ЗАДАНИЕ
Перепиши весь список ниже и замени в нем «нефтяников» на «нефтяных компаний», остальное оставь без изменений. Изображения в ответ не включай.

ИСХОДНЫЕ ДАННЫЕ
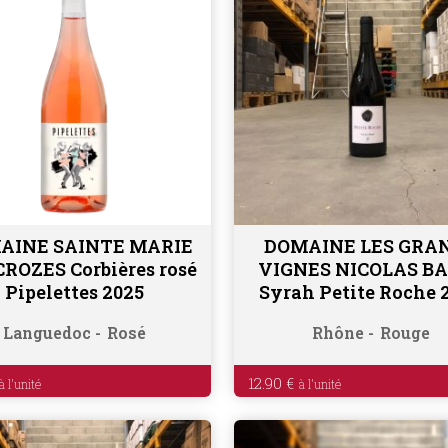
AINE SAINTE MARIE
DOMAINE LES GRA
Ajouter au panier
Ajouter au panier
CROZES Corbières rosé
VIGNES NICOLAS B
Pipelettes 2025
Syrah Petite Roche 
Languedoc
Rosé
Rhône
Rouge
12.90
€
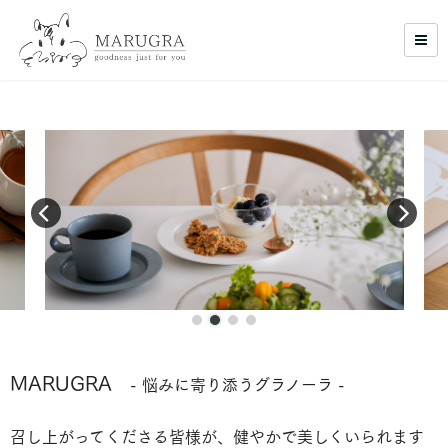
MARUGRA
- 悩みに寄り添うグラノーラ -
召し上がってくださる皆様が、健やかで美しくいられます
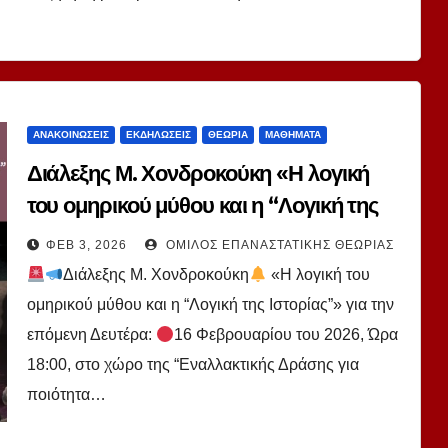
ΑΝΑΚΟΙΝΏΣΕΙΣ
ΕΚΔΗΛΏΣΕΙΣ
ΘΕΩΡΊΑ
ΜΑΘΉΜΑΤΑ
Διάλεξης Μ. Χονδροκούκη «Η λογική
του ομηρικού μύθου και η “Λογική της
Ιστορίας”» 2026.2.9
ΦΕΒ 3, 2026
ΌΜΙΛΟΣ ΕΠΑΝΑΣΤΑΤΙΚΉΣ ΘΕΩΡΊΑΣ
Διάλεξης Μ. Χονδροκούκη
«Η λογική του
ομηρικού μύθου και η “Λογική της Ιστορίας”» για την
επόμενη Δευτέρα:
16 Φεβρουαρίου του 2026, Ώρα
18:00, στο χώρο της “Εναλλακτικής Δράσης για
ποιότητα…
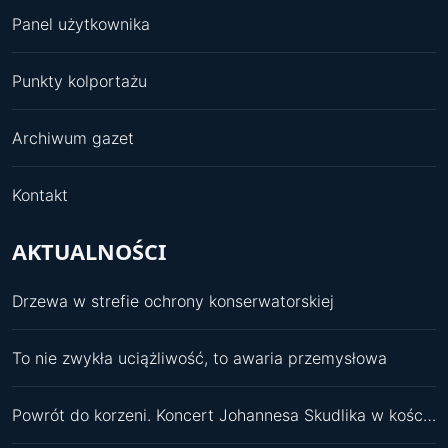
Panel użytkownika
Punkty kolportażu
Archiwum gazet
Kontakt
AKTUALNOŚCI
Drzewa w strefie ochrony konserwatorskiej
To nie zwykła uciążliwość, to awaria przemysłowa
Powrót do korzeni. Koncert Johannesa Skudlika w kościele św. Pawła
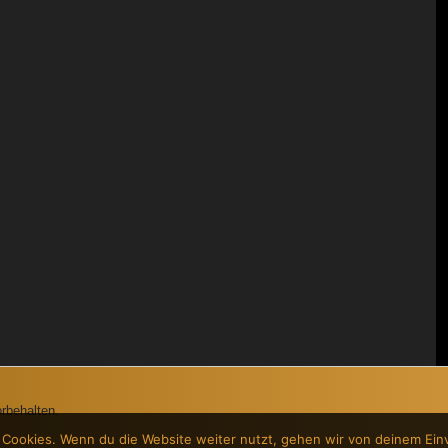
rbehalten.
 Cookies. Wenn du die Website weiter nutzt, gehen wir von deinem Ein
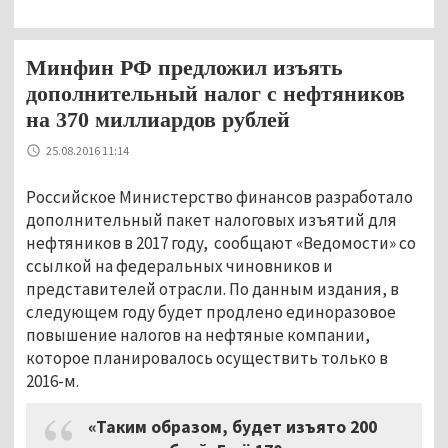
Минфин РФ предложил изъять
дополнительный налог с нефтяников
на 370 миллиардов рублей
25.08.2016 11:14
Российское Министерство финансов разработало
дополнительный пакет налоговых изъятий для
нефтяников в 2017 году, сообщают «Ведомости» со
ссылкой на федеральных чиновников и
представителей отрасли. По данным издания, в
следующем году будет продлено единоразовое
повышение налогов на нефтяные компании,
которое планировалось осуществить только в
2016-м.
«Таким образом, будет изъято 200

ОТВЕТ
AINE SAINTE MARIE
DOMAINE LES GRA
Ajouter au panier
Ajouter au panier
CROZES Corbières rosé
VIGNES NICOLAS B
Pipelettes 2025
Syrah Petite Roche 
Languedoc
Rosé
Rhône
Rouge
12.90
€
MARUGRA
- 悩みに寄り添うグラノーラ -
召し上がってくださる皆様が、健やかで美しくいられます
ΑΝΑΚΟΙΝΏΣΕΙΣ
ΕΚΔΗΛΏΣΕΙΣ
ΘΕΩΡΊΑ
ΜΑΘΉΜΑΤΑ
Διάλεξης Μ. Χονδροκούκη «Η λογική
του ομηρικού μύθου και η “Λογική της
Ιστορίας”» 2026.2.9
ΦΕΒ 3, 2026
ΌΜΙΛΟΣ ΕΠΑΝΑΣΤΑΤΙΚΉΣ ΘΕΩΡΊΑΣ
Διάλεξης Μ. Χονδροκούκη
«Η λογική του
ομηρικού μύθου και η “Λογική της Ιστορίας”» για την
επόμενη Δευτέρα:
16 Φεβρουαρίου του 2026, Ώρα
18:00, στο χώρο της “Εναλλακτικής Δράσης για
ποιότητα…
Panel użytkownika
Punkty kolportażu
Archiwum gazet
Kontakt
AKTUALNOŚCI
Drzewa w strefie ochrony konserwatorskiej
To nie zwykła uciążliwość, to awaria przemysłowa
Powrót do korzeni. Koncert Johannesa Skudlika w kościele św. Pawła
rbehalten.
 Cookies. Wenn du die Website weiter nutzt, gehen wir von deinem Ein
Минфин РФ предложил изъять
дополнительный налог с нефтяных компаний
на 370 миллиардов рублей
25.08.2016 11:14
Российское Министерство финансов разработало
дополнительный пакет налоговых изъятий для
нефтяных компаний в 2017 году, сообщают «Ведомости» со
ссылкой на федеральных чиновников и
представителей отрасли. По данным издания, в
следующем году будет продлено единоразовое
повышение налогов на нефтяные компании,
которое планировалось осуществить только в
2016-м.
«Таким образом, будет изъято 200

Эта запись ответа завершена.